Images with changed objects:
= = =

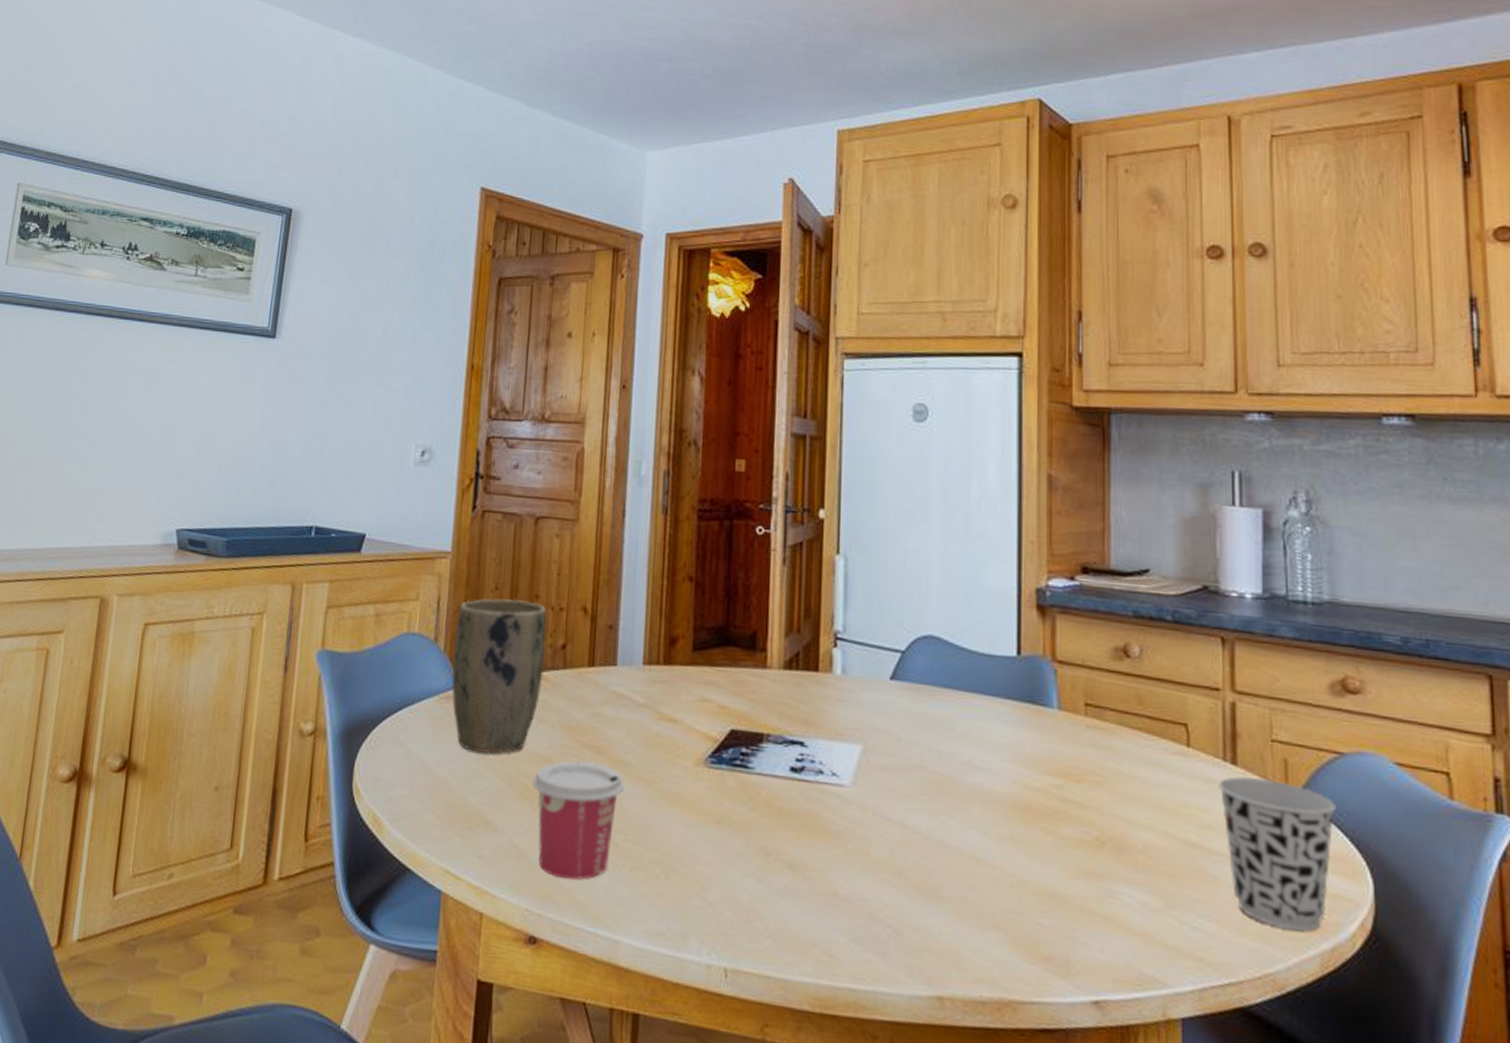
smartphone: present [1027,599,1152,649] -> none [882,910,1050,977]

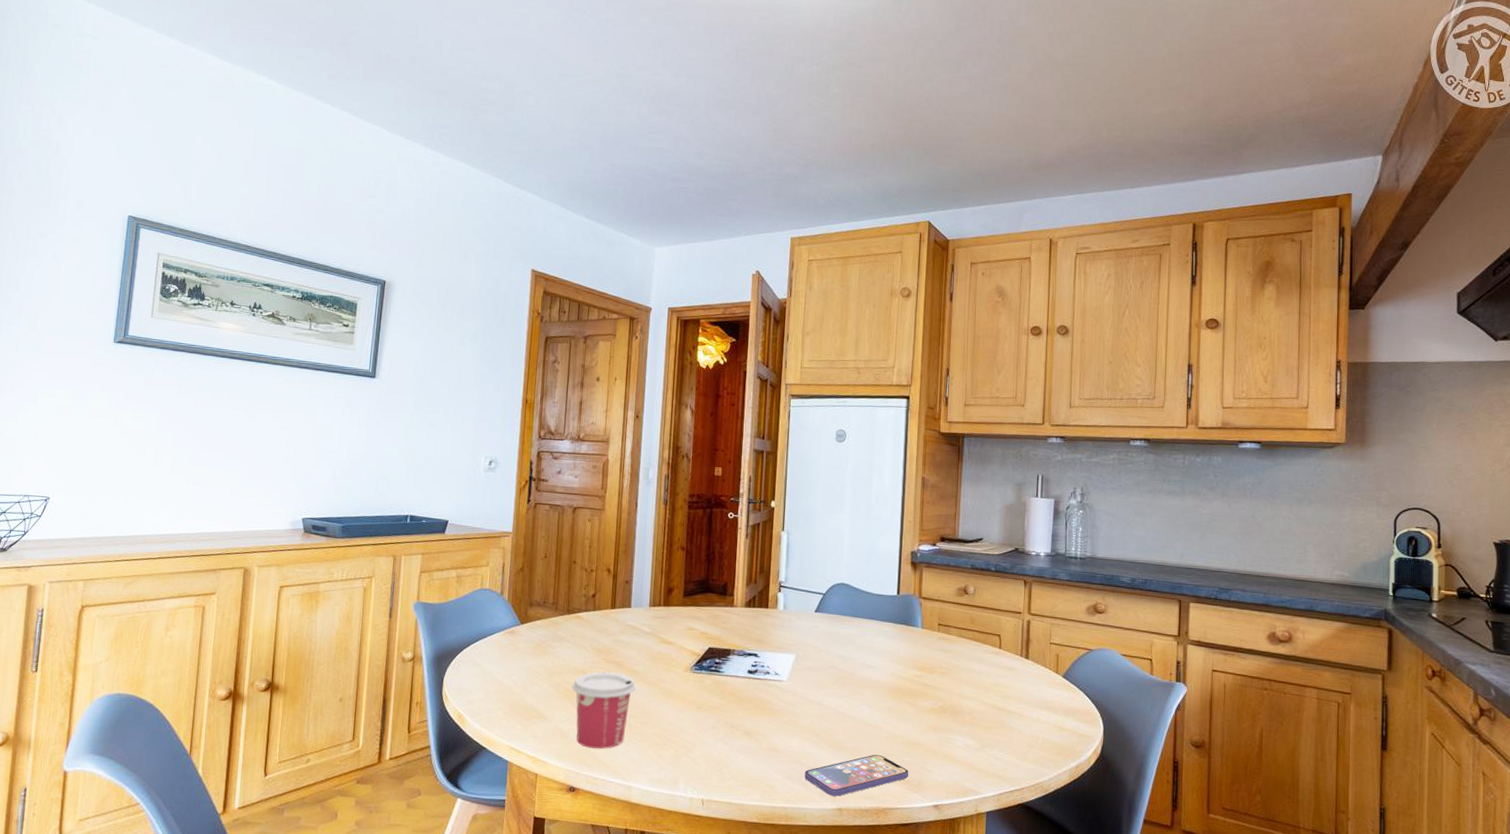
plant pot: present [451,598,547,754] -> none [513,564,582,669]
smartphone: none [882,910,1050,977] -> present [804,754,909,797]
cup: present [1218,775,1336,931] -> none [1017,665,1085,756]

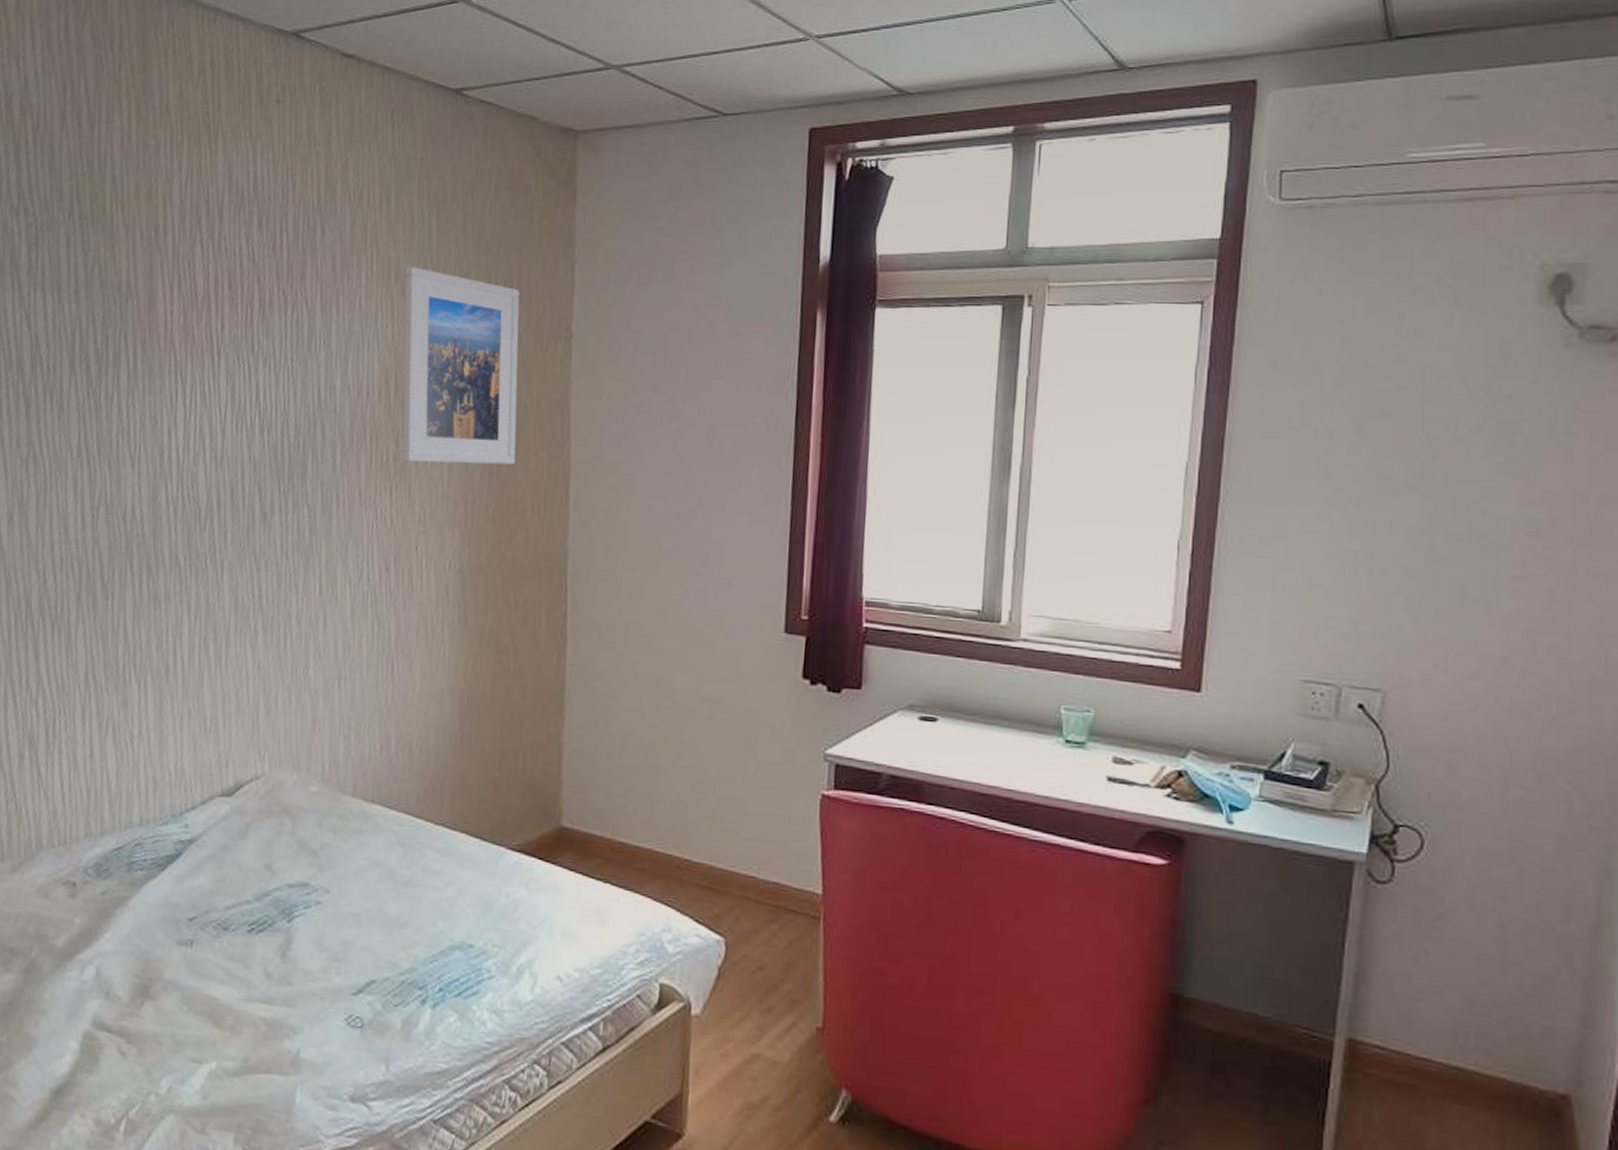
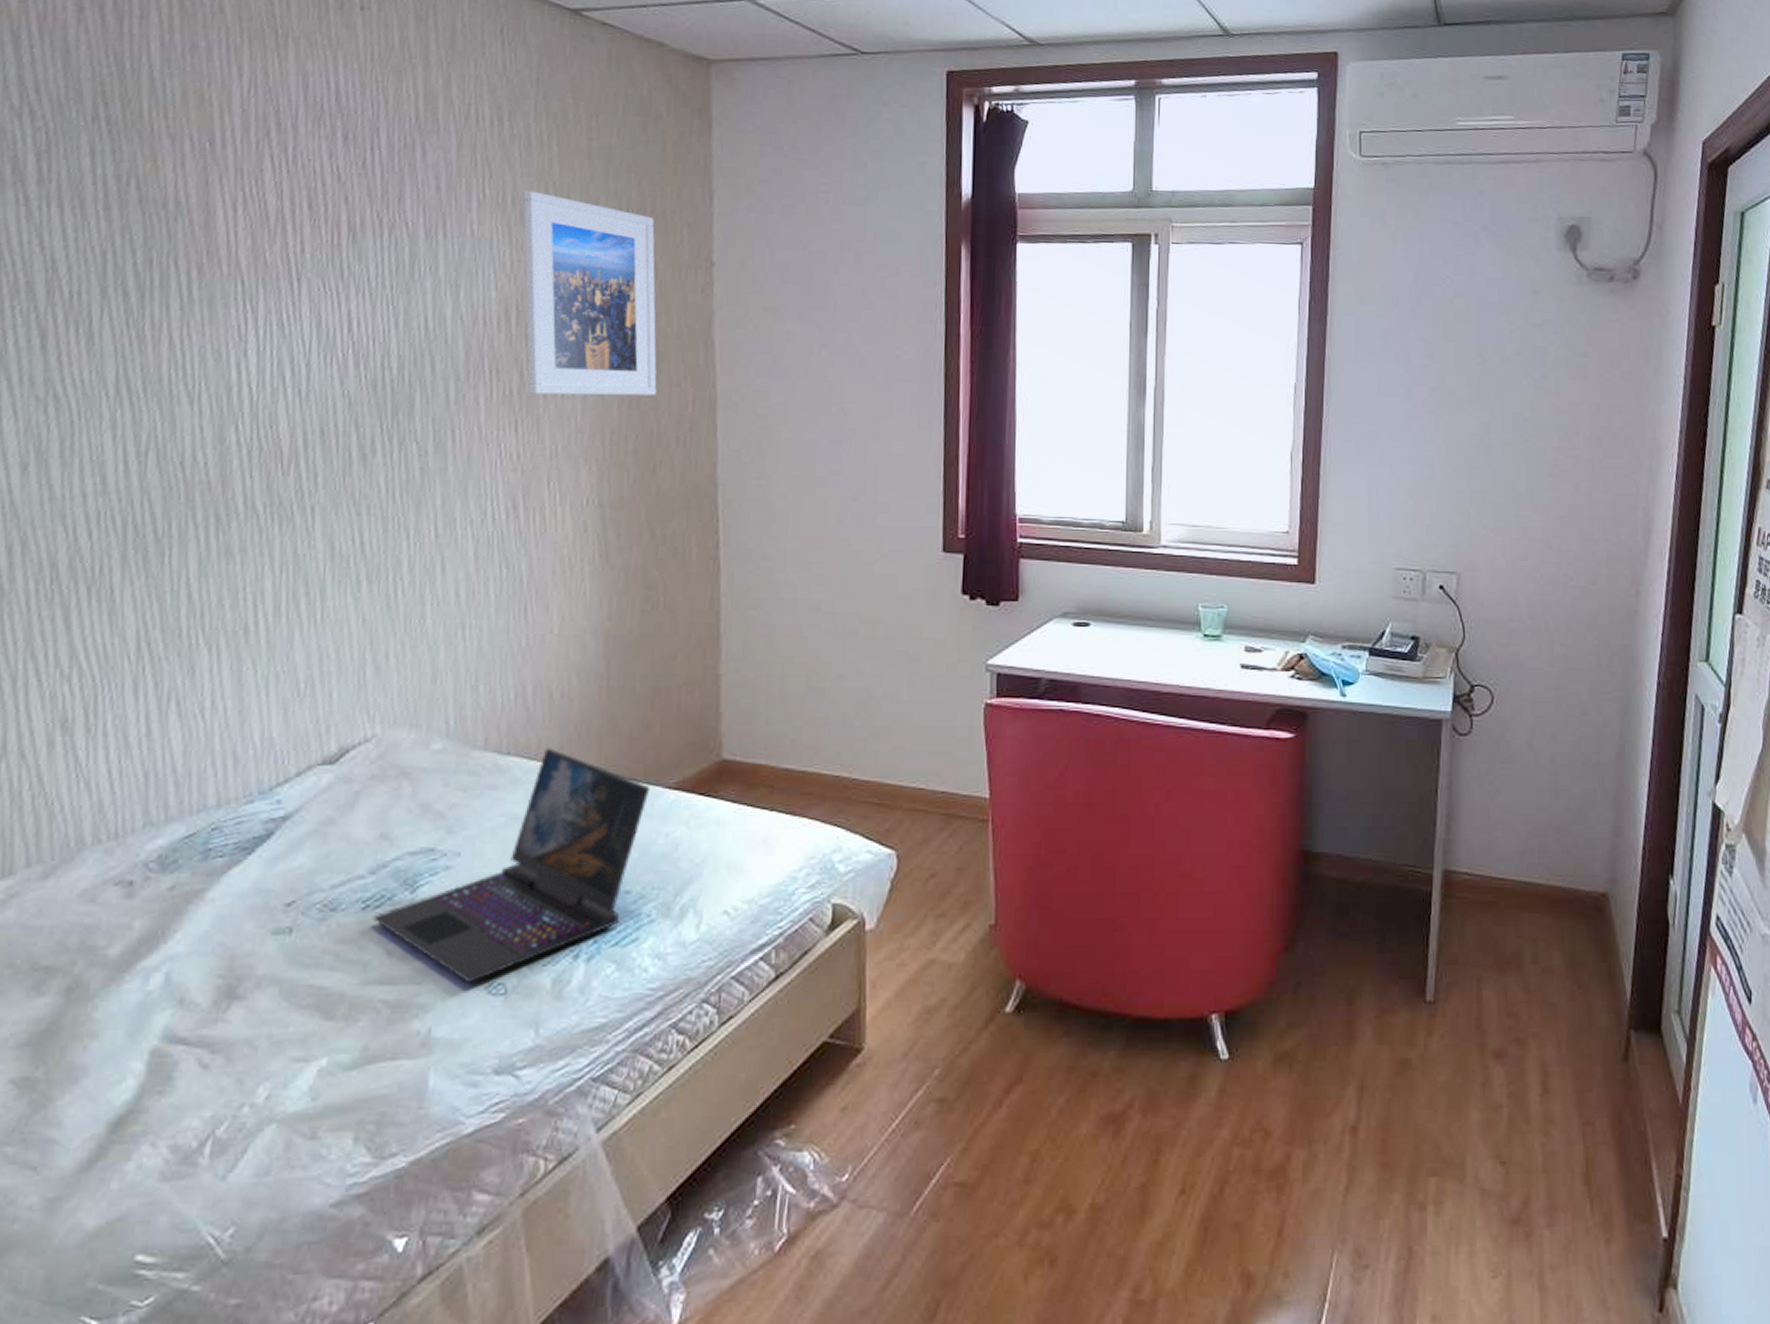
laptop: none [255,799,495,1013] -> present [371,748,651,983]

= = =

- **PROBLEM REQUIREMENTS**
Only an exact, picture-free copy of the entries counts as the answer.

- **SOLUTION TO THIS EXERCISE**
smartphone: present [1027,599,1152,649] -> none [882,910,1050,977]

plant pot: present [451,598,547,754] -> none [513,564,582,669]
smartphone: none [882,910,1050,977] -> present [804,754,909,797]
cup: present [1218,775,1336,931] -> none [1017,665,1085,756]

laptop: none [255,799,495,1013] -> present [371,748,651,983]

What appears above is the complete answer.